WRITTEN INSTRUCTION:
Swap "scientific name" for "species" in the entries from the line containing "class: Agaricomycetes" through the end, and reproduce only those lines with nothing else changed.

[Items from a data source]

=-=-=-=-=

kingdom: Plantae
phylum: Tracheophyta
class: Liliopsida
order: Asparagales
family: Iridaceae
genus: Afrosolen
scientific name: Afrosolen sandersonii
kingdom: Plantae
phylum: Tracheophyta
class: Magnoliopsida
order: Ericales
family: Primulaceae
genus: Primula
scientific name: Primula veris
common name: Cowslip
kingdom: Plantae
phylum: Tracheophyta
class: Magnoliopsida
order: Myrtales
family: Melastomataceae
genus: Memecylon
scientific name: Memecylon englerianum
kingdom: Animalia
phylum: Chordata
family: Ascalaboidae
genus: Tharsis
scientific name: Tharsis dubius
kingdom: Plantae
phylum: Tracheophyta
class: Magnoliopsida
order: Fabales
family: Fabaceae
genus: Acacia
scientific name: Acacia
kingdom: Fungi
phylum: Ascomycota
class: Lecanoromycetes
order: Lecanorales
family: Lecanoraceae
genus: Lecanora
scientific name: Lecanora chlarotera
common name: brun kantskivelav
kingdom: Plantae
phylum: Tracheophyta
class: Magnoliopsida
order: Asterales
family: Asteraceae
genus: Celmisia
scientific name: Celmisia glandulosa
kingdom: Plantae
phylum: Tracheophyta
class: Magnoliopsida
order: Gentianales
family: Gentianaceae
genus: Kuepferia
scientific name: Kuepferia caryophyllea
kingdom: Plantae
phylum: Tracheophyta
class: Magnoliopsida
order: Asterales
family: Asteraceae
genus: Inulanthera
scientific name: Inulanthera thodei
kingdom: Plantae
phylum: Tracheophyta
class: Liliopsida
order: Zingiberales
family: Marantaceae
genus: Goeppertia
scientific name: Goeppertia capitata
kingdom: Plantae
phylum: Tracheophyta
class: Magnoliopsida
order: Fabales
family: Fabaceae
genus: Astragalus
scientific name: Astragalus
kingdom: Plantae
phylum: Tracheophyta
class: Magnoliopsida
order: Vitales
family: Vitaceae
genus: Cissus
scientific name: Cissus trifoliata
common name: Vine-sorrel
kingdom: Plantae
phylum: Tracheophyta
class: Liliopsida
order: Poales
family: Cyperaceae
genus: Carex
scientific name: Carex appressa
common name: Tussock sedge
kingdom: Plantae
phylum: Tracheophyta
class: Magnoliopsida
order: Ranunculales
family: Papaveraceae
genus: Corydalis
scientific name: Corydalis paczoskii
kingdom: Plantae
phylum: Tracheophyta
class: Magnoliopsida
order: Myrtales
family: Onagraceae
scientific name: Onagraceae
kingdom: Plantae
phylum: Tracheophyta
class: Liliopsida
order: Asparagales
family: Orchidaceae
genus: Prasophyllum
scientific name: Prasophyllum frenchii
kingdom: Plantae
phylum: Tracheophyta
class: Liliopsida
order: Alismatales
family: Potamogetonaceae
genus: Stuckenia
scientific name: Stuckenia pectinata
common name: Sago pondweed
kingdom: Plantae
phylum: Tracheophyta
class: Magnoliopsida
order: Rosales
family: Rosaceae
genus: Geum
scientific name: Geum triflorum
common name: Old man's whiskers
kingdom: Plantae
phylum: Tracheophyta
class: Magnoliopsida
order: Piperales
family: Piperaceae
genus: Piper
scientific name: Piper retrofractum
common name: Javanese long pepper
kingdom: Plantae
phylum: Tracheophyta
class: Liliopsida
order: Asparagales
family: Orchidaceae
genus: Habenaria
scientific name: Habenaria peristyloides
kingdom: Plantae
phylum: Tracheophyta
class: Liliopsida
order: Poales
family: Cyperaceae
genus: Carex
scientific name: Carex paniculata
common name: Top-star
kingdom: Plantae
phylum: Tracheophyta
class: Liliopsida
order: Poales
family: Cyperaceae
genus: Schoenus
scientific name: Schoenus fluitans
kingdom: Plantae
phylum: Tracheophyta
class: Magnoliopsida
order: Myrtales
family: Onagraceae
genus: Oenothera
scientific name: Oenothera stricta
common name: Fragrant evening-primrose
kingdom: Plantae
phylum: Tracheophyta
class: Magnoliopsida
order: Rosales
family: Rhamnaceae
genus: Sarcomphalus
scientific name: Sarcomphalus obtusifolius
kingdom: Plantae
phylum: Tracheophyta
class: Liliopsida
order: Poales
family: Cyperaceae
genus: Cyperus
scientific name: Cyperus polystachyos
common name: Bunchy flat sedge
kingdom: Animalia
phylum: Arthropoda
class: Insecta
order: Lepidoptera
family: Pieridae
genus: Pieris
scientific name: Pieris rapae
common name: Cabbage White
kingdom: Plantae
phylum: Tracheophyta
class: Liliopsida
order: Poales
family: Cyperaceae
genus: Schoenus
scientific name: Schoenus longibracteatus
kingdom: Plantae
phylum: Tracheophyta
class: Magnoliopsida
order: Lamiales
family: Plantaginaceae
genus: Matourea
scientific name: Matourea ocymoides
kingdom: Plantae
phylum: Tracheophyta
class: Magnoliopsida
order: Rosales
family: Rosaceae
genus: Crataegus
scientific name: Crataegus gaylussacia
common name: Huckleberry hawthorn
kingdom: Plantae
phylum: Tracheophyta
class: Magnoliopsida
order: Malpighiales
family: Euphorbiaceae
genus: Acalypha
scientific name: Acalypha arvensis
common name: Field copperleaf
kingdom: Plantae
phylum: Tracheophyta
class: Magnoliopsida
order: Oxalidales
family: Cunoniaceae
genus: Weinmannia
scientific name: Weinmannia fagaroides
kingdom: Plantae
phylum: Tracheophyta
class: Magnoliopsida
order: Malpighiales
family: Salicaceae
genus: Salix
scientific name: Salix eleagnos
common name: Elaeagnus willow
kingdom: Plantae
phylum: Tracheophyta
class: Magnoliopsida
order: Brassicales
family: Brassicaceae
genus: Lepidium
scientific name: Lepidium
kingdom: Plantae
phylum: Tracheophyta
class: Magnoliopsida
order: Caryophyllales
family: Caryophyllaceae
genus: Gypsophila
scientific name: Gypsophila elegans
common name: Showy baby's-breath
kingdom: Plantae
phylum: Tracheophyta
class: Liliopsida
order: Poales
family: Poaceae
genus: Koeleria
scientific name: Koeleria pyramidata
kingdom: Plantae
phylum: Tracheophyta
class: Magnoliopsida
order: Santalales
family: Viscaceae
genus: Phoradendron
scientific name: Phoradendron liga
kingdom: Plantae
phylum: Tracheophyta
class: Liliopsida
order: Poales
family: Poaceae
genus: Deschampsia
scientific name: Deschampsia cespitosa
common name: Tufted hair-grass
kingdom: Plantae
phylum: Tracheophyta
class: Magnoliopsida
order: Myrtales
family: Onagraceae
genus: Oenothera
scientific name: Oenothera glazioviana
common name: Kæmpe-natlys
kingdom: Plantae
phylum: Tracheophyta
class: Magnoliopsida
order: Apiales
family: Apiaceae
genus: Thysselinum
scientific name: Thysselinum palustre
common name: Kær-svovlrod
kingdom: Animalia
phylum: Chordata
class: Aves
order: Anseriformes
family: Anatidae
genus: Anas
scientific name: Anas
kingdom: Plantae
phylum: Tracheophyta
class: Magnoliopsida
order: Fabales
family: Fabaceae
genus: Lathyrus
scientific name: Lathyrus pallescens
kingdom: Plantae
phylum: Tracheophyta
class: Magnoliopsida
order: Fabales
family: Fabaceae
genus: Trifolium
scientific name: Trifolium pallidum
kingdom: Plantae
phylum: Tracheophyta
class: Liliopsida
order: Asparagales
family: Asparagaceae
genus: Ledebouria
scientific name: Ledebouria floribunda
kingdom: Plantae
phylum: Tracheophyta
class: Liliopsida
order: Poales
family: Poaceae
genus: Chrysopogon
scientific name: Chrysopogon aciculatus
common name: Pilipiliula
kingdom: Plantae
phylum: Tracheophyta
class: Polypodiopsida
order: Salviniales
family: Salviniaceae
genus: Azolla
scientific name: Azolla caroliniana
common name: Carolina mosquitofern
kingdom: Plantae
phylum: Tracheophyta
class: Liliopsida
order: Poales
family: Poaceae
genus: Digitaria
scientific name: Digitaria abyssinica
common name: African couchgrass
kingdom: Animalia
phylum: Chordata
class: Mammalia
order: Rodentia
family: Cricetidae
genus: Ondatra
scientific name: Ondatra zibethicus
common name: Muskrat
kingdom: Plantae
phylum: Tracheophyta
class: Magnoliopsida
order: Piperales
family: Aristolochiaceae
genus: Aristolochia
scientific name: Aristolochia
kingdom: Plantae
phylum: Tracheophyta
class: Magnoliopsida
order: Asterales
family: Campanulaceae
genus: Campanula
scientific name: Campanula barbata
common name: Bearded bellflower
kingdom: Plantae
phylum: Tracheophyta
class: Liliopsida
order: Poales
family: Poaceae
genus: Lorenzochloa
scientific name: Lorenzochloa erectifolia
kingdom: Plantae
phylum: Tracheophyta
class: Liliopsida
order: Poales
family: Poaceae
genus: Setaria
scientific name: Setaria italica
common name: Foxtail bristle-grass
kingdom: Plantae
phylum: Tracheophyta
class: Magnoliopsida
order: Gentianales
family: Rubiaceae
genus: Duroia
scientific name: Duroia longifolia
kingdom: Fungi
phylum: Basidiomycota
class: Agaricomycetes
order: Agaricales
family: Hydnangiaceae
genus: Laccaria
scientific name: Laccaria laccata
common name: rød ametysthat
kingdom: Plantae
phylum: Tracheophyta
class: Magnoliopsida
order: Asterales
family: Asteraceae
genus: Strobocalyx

=-=-=-=-=

ANSWER TO THIS TASK:
class: Agaricomycetes
order: Agaricales
family: Hydnangiaceae
genus: Laccaria
species: Laccaria laccata
common name: rød ametysthat
kingdom: Plantae
phylum: Tracheophyta
class: Magnoliopsida
order: Asterales
family: Asteraceae
genus: Strobocalyx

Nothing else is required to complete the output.